宝箱はなかった。かわりに巨人でもかがめば通れそうな黒檀の八角形の枠。その向こうに見慣れぬ風景がゆらぎながら見えていたのである。
「魔界だ」
浦上少年の怯えを含んだ声が聞こえた。
不可能と思われた魔界へのゲートだった。
ただ、ゆらめきがおおきくなり、黒檀の枠がぼろぼろくずれはじめており、崩壊は時間の問題だった。死の王が滅ぶことで、須臾実現した奇跡なのだろう。
行くか行かないか、決断の時間は短い。
俺の心はきまった。
「俺はいく。君は残れ」
浦上少年はその言葉に救われたような表情になる。これがあの魔王だったのかと思う表情だ。
何がまっているかわからない。だが、いざとなれば研究所経由で戻れる。俺はそれほど不安ではなかった。もちろんルール違いでそれができない可能性はあったが。

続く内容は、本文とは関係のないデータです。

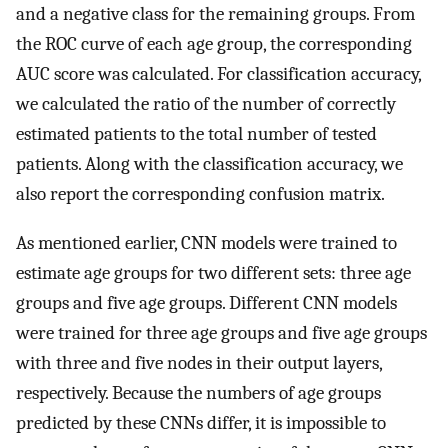
and a negative class for the remaining groups. From
the ROC curve of each age group, the corresponding
AUC score was calculated. For classification accuracy,
we calculated the ratio of the number of correctly
estimated patients to the total number of tested
patients. Along with the classification accuracy, we
also report the corresponding confusion matrix.
As mentioned earlier, CNN models were trained to
estimate age groups for two different sets: three age
groups and five age groups. Different CNN models
were trained for three age groups and five age groups
with three and five nodes in their output layers,
respectively. Because the numbers of age groups
predicted by these CNNs differ, it is impossible to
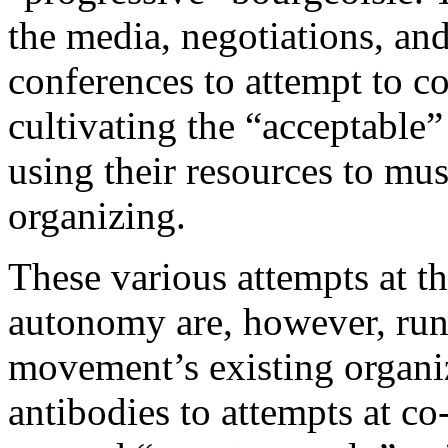
the media, negotiations, an
conferences to attempt to c
cultivating the “acceptabl
using their resources to mus
organizing.
These various attempts at th
autonomy are, however, run
movement’s existing organi
antibodies to attempts at c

意を決し、門をくぐった。温かく、かいだことのない匂いが鼻孔をくすぐる。
「ここが魔界か」
足下の草むらは人界とかわらないように見える。だが、動物は違うだろう。氷血帝がおそろしいと感じたのを俺も感じていた。
そのとき、背中にどんとぶつかられて、本当に驚いた。
浦上少年だった。
「なぜ」
彼の背後でゲートが最後の姿を見せていた。
「わかりません。でも、恐ろしくて後ずさった先にはきっと何もないと思ったのです」
「そうか」
何を言えるだろうか。
「土地勘のある同行者がいると助かる。正直、どんなことで不意をつかれるかわからんので不安だったのだ。ありがとう」
かくして魔界の旅が始まった。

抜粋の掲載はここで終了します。